* **Given information**:

##########

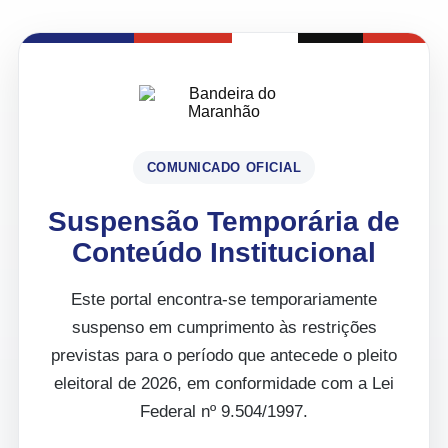
COMUNICADO OFICIAL
Suspensão Temporária de
Conteúdo Institucional
Este portal encontra-se temporariamente
suspenso em cumprimento às restrições
previstas para o período que antecede o pleito
eleitoral de 2026, em conformidade com a Lei
Federal nº 9.504/1997.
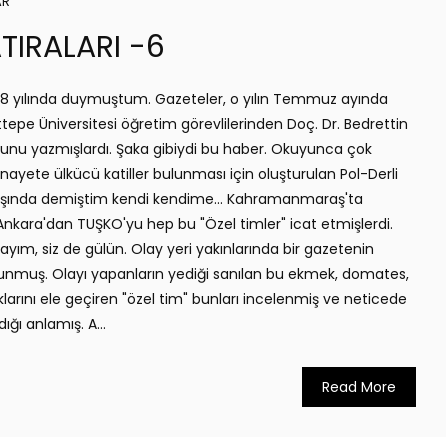
AR
TIRALARI -6
78 yılında duymuştum. Gazeteler, o yılın Temmuz ayında
epe Üniversitesi öğretim görevlilerinden Doç. Dr. Bedrettin
uğunu yazmışlardı. Şaka gibiydi bu haber. Okuyunca çok
yete ülkücü katiller bulunması için oluşturulan Pol-Derli
 başında demiştim kendi kendime... Kahramanmaraş'ta
, Ankara'dan TUŞKO'yu hep bu "Özel timler" icat etmişlerdi.
ım, siz de gülün. Olay yeri yakınlarında bir gazetenin
ulunmuş. Olayı yapanların yediği sanılan bu ekmek, domates,
ıklarını ele geçiren "özel tim" bunları incelenmiş ve neticede
ığı anlamış. A...
Read More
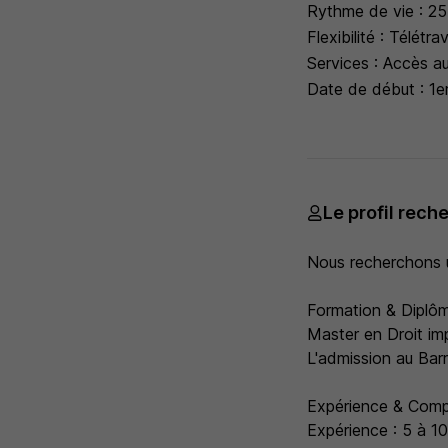
Rythme de vie : 25
Flexibilité : Télétr
Services : Accès au
Date de début : 1er 
Le profil rech
Nous recherchons u
Formation & Diplôm
Master en Droit imp
L'admission au Barr
Expérience & Comp
Expérience : 5 à 10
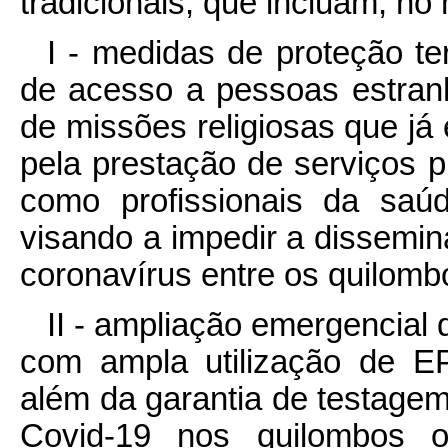
tradicionais, que incluam, no
I - medidas de proteção terr
de acesso a pessoas estran
de missões religiosas que já
pela prestação de serviços 
como profissionais da saú
visando a impedir a dissemin
coronavírus entre os quilomb
II - ampliação emergencial 
com ampla utilização de EPI
além da garantia de testagem
Covid-19 nos quilombos o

##########

* **Exercise instructions**: Take the lines from the one containing "como profissionais da saú" through the final line of the entries above, and set them down exactly, with nothing added.

* **Reply to the exercise**:
como profissionais da saú
visando a impedir a dissemin
coronavírus entre os quilomb
II - ampliação emergencial 
com ampla utilização de EPI
além da garantia de testagem
Covid-19 nos quilombos o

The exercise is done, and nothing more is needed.